Comment by sulam
1 day ago
If you trust everything the LLM tells you, and you learn from code, then yes the same exact risks apply. But this is not how you use (or should use) LLMs when you’re learning a topic. Instead you should use high quality sources, then ask the LLM to summarize them for you to start with (NotebookLM does this very well for instance, but so can others). Then you ask it to build you a study plan, with quizzes and exercises covering what you’ve learnt. Then you ask it to setup a spaced repetition worksheet that covers the topic thoroughly. At the end of this you will know the topic as well as if you’d taken a semester-long course.
One big technique it sounds like the authors of the OAuth library missed is that LLMs are very good at generating tests. A good development process for today’s coding agents is to 1) prompt with or create a PRD, 2) break this down into relatively simple tasks, 3) build a plan for how to tackle each task, with listed out conditions that should be tested, 3) write the tests, so that things are broken, TDD style and finally 4) write the implementation. The LLM can do all of this, but you can’t one-shot it these days, you have to be a human in the loop at every step, correcting when things go off track. It’s faster, but it’s not a 10x speed up like you might imagine if you think the LLM is just asynchronously taking a PRD some PM wrote and building it all. We still have jobs for a reason.
> Instead you should use high quality sources, then ask the LLM to summarize them for you to start with (NotebookLM does this very well for instance, but so can others).
How do you determine if the LLM accurately reflects what the high-quality source contains, if you haven't read the source? When learning from humans, we put trust on them to teach us based on a web-of-trust. How do you determine the level of trust with an LLM?
> When learning from humans, we put trust on them to teach us based on a web-of-trust.
But this is only part of the story. When learning from another human, you'll also actively try and devise whether they're trustworthy based on general linguistic markers, and will try to find and poke holes in what they're saying so that you can question intelligently.
This is not much different from what you'd do with an LLM, which is why it's such a problem that they're more convincing than correct pretty often. But it's not an insurmountable issue. The other issue is that their trustworthiness will wary in a different way than a human's, so you need experience to know when they're possibly just making things up. But just based on feel, I think this experience is definitely possible to gain.
Because summarizing is one of the few things LLMs are generally pretty good at.
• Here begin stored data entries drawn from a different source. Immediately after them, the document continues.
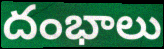
దంభాలు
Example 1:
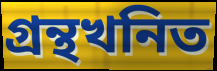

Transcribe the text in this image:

গ্ৰন্থখনিত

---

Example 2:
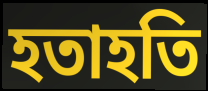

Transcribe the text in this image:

হতাহতি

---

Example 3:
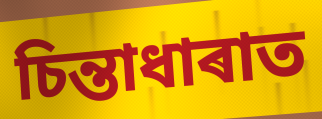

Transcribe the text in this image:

চিন্তাধাৰাত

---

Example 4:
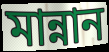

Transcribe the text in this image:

মান্নান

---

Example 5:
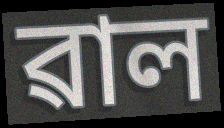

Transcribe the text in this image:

ৱাল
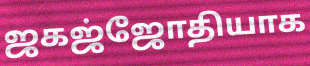
ஜகஜ்ஜோதியாக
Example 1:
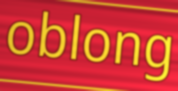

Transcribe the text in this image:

oblong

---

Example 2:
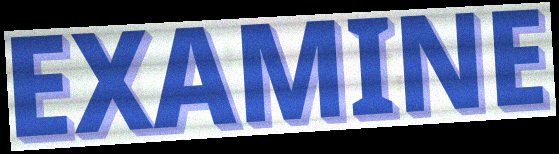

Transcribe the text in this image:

EXAMINE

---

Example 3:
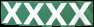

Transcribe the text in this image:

xxxx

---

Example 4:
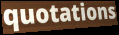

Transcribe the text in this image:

quotations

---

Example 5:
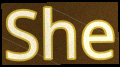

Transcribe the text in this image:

She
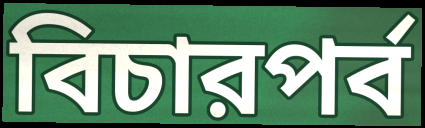
বিচারপর্ব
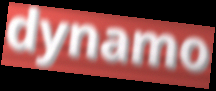
dynamo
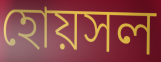
হোয়সল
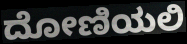
ದೋಣಿಯಲಿ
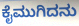
ಕೈಮುಗಿದನು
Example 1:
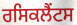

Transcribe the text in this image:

ਰਸਿਕਲੈਂਟਸ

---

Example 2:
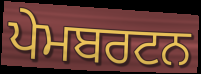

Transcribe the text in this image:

ਪੇਮਬਰਟਨ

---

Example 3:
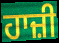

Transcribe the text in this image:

ਹਾਜ਼ੀ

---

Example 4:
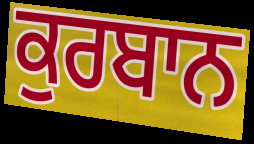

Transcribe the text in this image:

ਕੁਰਬਾਨ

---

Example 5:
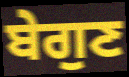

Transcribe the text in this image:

ਬੇਗੁਣ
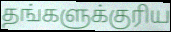
தங்களுக்குரிய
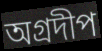
অগ্রদীপ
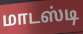
மாடஸ்டி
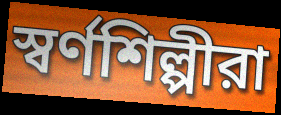
স্বর্ণশিল্পীরা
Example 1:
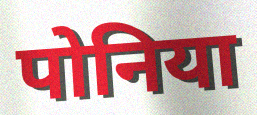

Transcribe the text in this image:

पोनिया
Plus you should use the summary to determine if you want to read the full source, kind of like reading an abstract for a research paper before deciding if you want to read the whole thing.
Bonus: the high quality source is going to be mostly AI written anyway
Actually, LLMs aren’t that great for summarizing. It would be a boon for RAG workflows if they were.
I’m still on the lookout for a great model for this.
I did actually use the LLM to write tests, and was pleased to see the results, which I thought were pretty good and thorough, though clearly the author of this blog post has a different opinion.
But TDD is not the way I think. I've never been able to work that way (LLM-assisted or otherwise). I find it very hard to write tests for software that isn't implemented yet, because I always find that a lot of the details about how it should work are discovered as part of the implementation process. This both means that any API I come up with before implementing is likely to change, and also it's not clear exactly what details need to be tested until I've fully explored how the thing works.
This is just me, other people may approach things totally differently and I can certainly understand how TDD works well for some people.